Matt Taibbi and PIMCO’s Bill Gross dance around the conclusion from different perspectives.
In “Why Didn’t The SEC Catch Madoff? It Might Have Been Policy Not To” Matt Taibbi highlights the aberrant succession of events that was allowed to happen despite the warnings from industry insiders and the sheer amount of operational red flags Madoff had raised.
In “Wounded Heart” Bill Gross reflects on the sheer aberration of Fed’s actions and finds that it is actually part of the problem rather than the solution.
Other luminaries of finance have also danced around the issue.
The truth is of course, that once this particular monetary system is imposed, there can be no other outcome than what is being noticed by Msrs. Taibbi and Gross.

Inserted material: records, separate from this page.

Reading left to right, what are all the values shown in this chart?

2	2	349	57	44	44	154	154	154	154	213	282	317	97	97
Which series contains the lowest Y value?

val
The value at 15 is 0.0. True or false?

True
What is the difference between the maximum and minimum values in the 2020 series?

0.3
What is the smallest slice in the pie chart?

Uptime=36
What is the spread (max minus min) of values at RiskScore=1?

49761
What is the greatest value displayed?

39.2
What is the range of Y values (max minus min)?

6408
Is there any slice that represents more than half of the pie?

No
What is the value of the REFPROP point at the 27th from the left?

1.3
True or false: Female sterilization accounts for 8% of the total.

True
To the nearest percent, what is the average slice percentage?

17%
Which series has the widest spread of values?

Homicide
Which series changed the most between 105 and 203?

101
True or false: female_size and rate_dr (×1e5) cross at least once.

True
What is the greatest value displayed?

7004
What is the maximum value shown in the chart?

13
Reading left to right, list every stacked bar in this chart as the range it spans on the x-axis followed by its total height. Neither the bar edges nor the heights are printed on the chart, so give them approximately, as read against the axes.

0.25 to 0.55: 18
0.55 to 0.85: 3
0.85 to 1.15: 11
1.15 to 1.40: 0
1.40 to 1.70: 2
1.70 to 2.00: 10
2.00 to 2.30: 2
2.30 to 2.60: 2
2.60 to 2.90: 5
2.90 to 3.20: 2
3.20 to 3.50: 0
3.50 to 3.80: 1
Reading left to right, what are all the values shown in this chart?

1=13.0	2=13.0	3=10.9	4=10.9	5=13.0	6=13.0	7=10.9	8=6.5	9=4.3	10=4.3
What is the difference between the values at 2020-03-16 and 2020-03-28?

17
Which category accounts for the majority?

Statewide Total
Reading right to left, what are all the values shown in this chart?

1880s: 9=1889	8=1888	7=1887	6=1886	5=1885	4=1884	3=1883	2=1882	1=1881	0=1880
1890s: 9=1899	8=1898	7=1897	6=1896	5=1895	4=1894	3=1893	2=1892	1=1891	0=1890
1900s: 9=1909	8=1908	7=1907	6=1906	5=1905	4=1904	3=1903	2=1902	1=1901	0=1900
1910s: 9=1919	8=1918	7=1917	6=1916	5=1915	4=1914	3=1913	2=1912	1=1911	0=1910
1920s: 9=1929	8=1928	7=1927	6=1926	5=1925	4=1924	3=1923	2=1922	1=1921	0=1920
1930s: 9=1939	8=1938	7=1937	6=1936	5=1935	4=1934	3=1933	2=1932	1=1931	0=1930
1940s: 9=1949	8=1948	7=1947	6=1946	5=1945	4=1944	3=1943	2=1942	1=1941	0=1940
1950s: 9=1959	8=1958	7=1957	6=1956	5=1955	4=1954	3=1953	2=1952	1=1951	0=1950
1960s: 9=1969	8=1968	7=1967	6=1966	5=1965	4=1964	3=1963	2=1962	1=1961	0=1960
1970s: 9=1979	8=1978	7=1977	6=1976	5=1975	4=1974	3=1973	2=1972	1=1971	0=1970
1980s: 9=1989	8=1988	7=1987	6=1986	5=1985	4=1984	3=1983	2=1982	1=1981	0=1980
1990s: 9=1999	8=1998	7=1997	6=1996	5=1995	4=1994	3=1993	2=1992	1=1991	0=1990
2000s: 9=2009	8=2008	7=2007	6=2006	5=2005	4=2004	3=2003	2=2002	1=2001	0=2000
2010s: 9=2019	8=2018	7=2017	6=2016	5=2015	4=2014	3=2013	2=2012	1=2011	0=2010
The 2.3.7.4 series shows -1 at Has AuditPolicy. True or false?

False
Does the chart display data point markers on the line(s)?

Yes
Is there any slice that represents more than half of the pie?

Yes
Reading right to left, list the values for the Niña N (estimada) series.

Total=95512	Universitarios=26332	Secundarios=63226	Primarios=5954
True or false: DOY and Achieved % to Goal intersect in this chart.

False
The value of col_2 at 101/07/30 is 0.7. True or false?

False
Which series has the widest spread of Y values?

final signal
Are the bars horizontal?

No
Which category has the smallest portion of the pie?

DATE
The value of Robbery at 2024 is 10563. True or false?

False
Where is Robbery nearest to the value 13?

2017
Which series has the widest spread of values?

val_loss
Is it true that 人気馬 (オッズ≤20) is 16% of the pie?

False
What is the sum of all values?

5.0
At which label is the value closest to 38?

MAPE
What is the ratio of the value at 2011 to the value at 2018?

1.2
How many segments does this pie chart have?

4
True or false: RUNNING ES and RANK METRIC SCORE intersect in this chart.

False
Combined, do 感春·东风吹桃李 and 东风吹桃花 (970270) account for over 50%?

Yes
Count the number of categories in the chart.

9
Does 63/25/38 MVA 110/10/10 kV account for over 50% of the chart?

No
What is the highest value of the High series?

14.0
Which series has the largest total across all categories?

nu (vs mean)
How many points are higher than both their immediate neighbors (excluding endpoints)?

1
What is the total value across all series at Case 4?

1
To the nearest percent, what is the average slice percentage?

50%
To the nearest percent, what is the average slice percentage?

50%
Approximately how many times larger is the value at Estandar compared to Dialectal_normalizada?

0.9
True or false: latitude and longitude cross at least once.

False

As an entity successfully imposes by coercion on society one particular variety of money and, simultaneously replaces the notion of capital with debt, the outcome is dialed in. In time, not only does profit gradually drain from society to concentrate in the finance industry but savings are depleted as government must arithmetically become the largest actor in the economy. This dynamic is driven by the diminishing marginal efficiency of debt which devalues the currency. As the currency loses traction, government must necessarily intervene in the economy at ever greater and deeper degrees to compensate the loss of traction.
On the road to becoming the largest actor in the economy, government has a vested interest in initially tolerating certain illicit behavior. But as the efficiency of debt is eroded further, government needs to progressively disregard egregious behavior till it must necessarily solicit it and, finally, collaborate in criminal behavior (i.e. MFGlobal and Cyprus).
It is all a direct ramification of allowing this particular monetary system to be imposed. A monetary system that was never voted upon or that was otherwise never submitted to the people to accept or reject.